The pop rock collection that makes up the album is highly polished and radio ready with catchy hooks and powerful choruses. While the album’s musicianship is commendable, the songs really serve as a way to showcase Janzen’s vocals, which are perfectly suited for this type of rock. Now if only someone would teach them how we spell “colour”…
Handsome Distraction claims to be influenced by modern American rock bands such as Weezer, Foo Fighters, and Kings of Leon. While all that’s true (check out the huge, catchy choruses and riffs), their most appealing characteristic comes from their borrowing of swagger seen in early 21st century Scandinavian rock from bands like The Hives and Turbonegro and especially The (International) Noise Conspiracy, who’s influence is especially prevalent on “No False Alarm” – a catchy, urgent, and up-tempo jam.
Handsome Distraction has been plenty busy, releasing three EPs over the same number of years. Their most recent, A Mighty Roar, was released in May 2013. The album follows 2012’s Fight or Flight, which they supported with a tour across the country. Their plans for the near future include a Western Canadian tour in September and a U.S. tour throughout the winter and fans of rock and roll with some intense immediacy should take note.
The Robert’s Creek Saloon is a band built around the principle of not setting limits or planning in advance, and it’s a decision that comes across loud and clear in their music. Equal parts ska, swing, cabaret, and rock, the band pulls the listener across multiple genres on an extremely fun musical ride.

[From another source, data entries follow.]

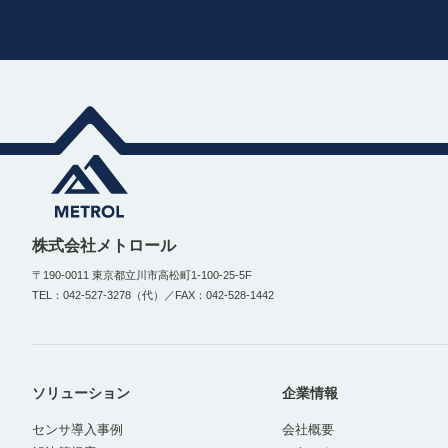
株式会社メトロール
〒190-0011 東京都立川市高松町1-100-25-5F
TEL：042-527-3278（代）／FAX：042-528-1442
ソリューション
企業情報
センサ導入事例
会社概要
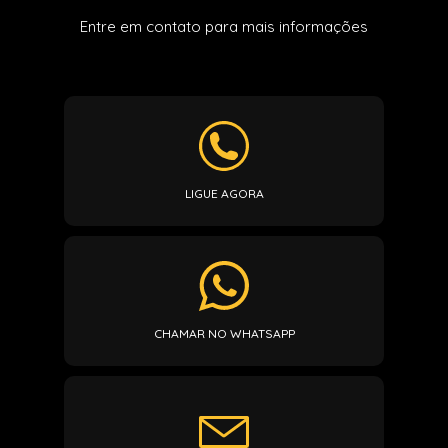
Entre em contato para mais informações
LIGUE AGORA
CHAMAR NO WHATSAPP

Named after an artistic community in British Columbia, the band imagines they sound like what one might expect to be playing in a saloon there, should one ever be built. Fans of Gogol Bordello will love this home-grown take on fun genre mashing, as will those who embrace the band’s commitment to spontaneity and unconventional paths. The Robert’s Creek Saloon released a self-titled EP in 2012 and are currently making it available on their Bandcamp page. What are you waiting for? Go get it!